# Help Needed



## Riggs07 (Dec 29, 2011)

I hate to be a bother but I am completely lost. I have a Cspire Galaxy Showcase. I am still running Android 2.1 which is what was factory installed when the phone was bought in May of 2011. I would love to update and even root my phone but I do not know much at all about doing so. Could someone please walk me through (in lamens terms) on how to do either one because I am completely lost even after reading these forums over and over. Any help would be greatly appreciated and even compensated if need be.
Thanks,
Dustin


----------



## dean.d (Aug 15, 2011)

First gather the files you will need and research them a little.

I recommend the following :

Odin
Samsung drivers
Stock EE25 full Odin flash
Stock EI20 rooted.

There are links to all of these within the forums. Most are stickied.

If need more assistance, you can pm me.

Research what you're about to do. Very important.

Sent from my SCH-I500 using Tapatalk


----------



## Riggs07 (Dec 29, 2011)

Thank you. I have been researching for a couple of days and it just seems to leave me puzzled. Are these the files I will need to root it? Also, If I am going to root is there even any need in me updating using samsung kies? I am gonna continue reading all I can about it and hopefully actually learn a little before I proceed.


----------



## larryp1962 (Aug 31, 2011)

Riggs07 said:


> Thank you. I have been researching for a couple of days and it just seems to leave me puzzled. Are these the files I will need to root it? Also, If I am going to root is there even any need in me updating using samsung kies? I am gonna continue reading all I can about it and hopefully actually learn a little before I proceed.
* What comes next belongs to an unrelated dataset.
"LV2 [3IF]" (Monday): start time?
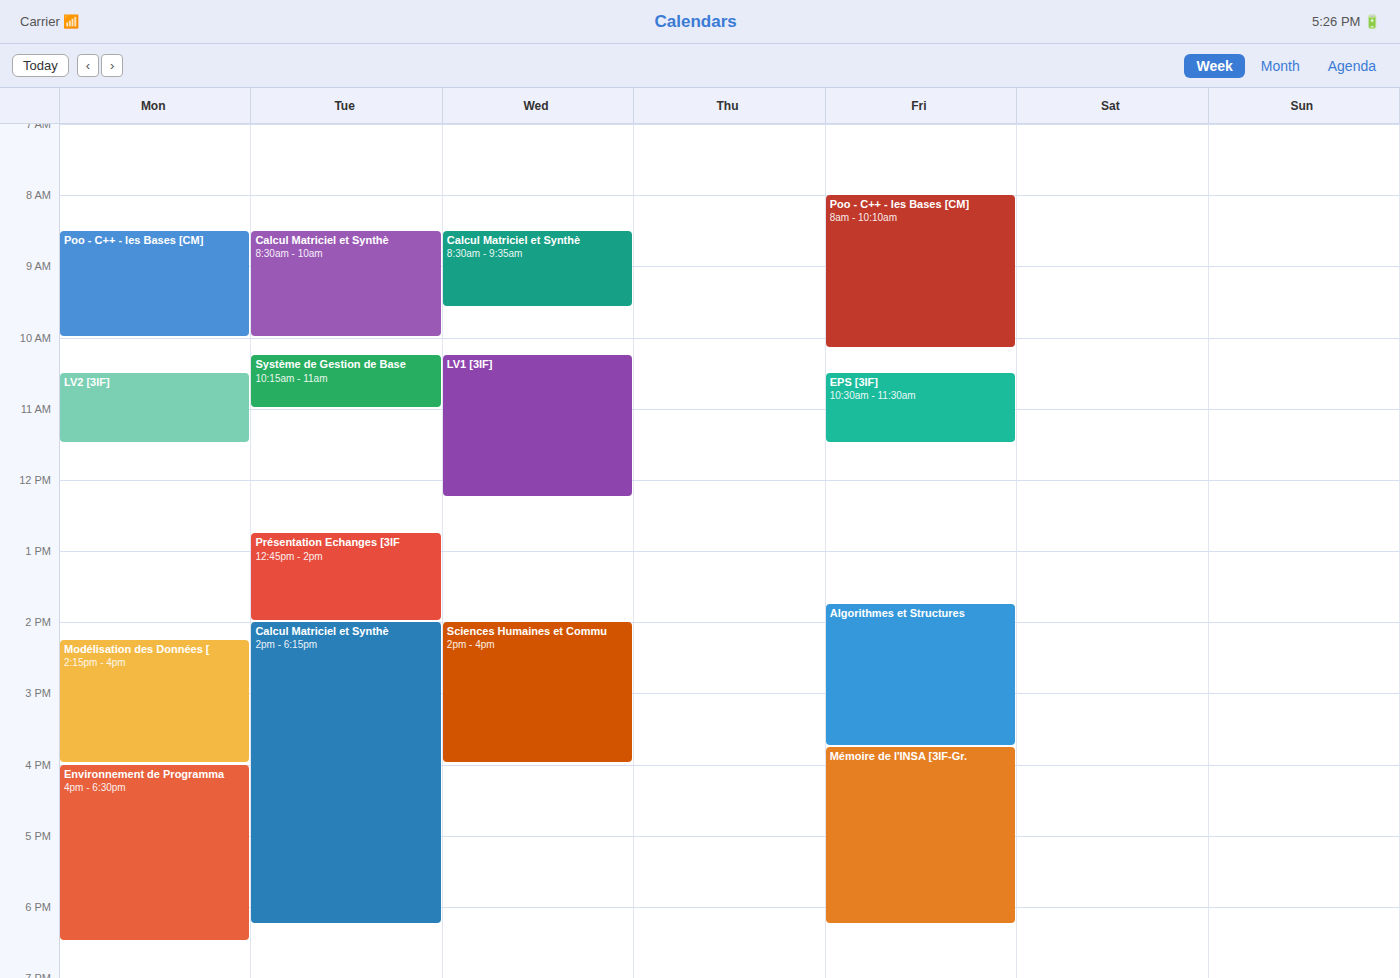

Hey ,i was the same way. but you will figure it out

Also you need to download WinRar (thats the one i use) or 7 zip to your P C.... They are file tools


----------



## Riggs07 (Dec 29, 2011)

[sub]Thank you. I will just continue researching for now, at least until my laptop comes out of the shop.[/sub]


----------



## dean.d (Aug 15, 2011)

Riggs07 said:


> Thank you. I have been researching for a couple of days and it just seems to leave me puzzled. Are these the files I will need to root it? Also, If I am going to root is there even any need in me updating using samsung kies? I am gonna continue reading all I can about it and hopefully actually learn a little before I proceed.


The files I mentioned will upgrade your device from 2.1 to 2.2, and then 2.3.5 gingerbread (EI20) with root access. You should be good to go.

Sent from my SCH-I500 using Tapatalk


----------



## Riggs07 (Dec 29, 2011)

Thank you. You have been very helpful. Might be a while before I actually do it but I'll let you know once I do.


----------



## Mustang302LX (Jun 28, 2011)

Moved to general. Please keep development section for releases only.


----------